There are also books out there that are kind of helpful also.

xdeano


----------



## hamma time (Sep 29, 2006)

ahh thanks for the advice guys i cant wait to start digging into the science behind long range shooting.


----------



## NDTerminator (Aug 20, 2003)

What I wonder about that show is how many critters they wound and/or lose? I have absolutely no doubt some. At those distances all it takes is the slightest change of wind or a little too much muscle in the trigger squeeze and the shot is well off the mark...

Watched the show the other night when they were hunting moose. They had a 200 yard range at the camp so that's where they checked their zero. The guide then says the guy shoot better at 700 yards than most of his clients do at 200. Being as they had a 200 yard range, I guessed he was going on what he has seen on TV or video.

Then the guy with the Gunwerks Special shot a bull moose a shade over 300 yards away in the open, flat broadside. The first shot hit the neck in front of the shoulder (well off his POA), the second so high on the shoulder I would be surprised if it hit the spine. Either way, the two shots killed the bull. Don't know if it was the rifle, the shooter, or both, but it was not overly impressive...


----------



## duckp (Mar 13, 2008)

Amen.


----------



## Plainsman (Jul 30, 2003)

NDTerminator.

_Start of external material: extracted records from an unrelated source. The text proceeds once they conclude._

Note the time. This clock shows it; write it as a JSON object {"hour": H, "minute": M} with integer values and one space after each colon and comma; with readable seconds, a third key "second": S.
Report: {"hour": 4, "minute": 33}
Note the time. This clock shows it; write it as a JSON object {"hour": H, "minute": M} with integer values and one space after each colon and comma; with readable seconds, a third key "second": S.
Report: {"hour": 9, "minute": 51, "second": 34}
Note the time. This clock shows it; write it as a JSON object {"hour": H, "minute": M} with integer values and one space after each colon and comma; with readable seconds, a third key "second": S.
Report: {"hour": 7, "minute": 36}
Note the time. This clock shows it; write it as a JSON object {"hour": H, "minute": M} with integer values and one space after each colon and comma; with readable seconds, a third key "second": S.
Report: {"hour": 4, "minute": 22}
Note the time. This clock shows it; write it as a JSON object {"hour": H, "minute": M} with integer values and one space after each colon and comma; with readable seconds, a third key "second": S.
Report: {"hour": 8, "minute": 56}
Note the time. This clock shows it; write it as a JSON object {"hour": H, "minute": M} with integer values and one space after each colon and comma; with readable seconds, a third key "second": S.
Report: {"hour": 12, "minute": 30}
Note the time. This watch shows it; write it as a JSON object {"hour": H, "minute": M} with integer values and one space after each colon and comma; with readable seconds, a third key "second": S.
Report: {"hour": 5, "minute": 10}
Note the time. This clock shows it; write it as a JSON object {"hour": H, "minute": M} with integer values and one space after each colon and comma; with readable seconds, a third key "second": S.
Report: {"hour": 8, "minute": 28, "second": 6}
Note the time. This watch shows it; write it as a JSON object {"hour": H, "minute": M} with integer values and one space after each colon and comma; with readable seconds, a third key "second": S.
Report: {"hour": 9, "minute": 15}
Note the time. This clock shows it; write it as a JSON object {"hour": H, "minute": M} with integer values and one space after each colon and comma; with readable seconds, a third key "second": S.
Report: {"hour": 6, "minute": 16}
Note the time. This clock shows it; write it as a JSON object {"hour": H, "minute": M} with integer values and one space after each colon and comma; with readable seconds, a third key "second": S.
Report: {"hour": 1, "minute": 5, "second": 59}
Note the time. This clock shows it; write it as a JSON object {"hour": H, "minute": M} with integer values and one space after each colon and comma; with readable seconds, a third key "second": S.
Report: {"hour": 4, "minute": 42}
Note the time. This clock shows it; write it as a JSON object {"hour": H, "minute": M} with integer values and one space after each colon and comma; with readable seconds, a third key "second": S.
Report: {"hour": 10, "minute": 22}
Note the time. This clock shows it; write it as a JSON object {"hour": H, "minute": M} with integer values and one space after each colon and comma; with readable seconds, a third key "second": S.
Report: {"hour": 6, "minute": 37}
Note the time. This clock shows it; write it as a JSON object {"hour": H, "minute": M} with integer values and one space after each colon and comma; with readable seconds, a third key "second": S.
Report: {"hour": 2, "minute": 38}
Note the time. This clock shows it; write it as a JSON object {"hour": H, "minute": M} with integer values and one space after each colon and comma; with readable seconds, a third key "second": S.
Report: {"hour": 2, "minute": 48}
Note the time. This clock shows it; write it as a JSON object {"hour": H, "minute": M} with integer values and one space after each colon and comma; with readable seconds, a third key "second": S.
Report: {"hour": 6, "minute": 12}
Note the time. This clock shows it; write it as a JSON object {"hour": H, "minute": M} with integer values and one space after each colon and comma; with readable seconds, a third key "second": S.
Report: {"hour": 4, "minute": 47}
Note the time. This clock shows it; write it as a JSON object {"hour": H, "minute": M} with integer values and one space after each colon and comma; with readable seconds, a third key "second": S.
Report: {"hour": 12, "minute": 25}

At the sport show in Bismarck I talked with the guys from Best In The West. Their rifle was nice, but it doesn't shoot any better than my Sendero.
Anything under 800 yards should be a gimme if good judgement is used. The most important knowledge is knowing when not to shoot. Wind can be different in six different places on the way to your target. I had to kill a lot of pumpkins to learn long range shooting. Nothing beats experience, and that experience can come ten times as fast if you can spend some time with a person who does it. 
To fight wind ballistic coefficient is very important. Knowing your wind speed is as important as knowing your distance so if your serious get a digital anemometer.


----------



## AdamFisk (Jan 30, 2005)

Plainsman said:


> Anything under 800 yards should be a gimme if good judgement is used.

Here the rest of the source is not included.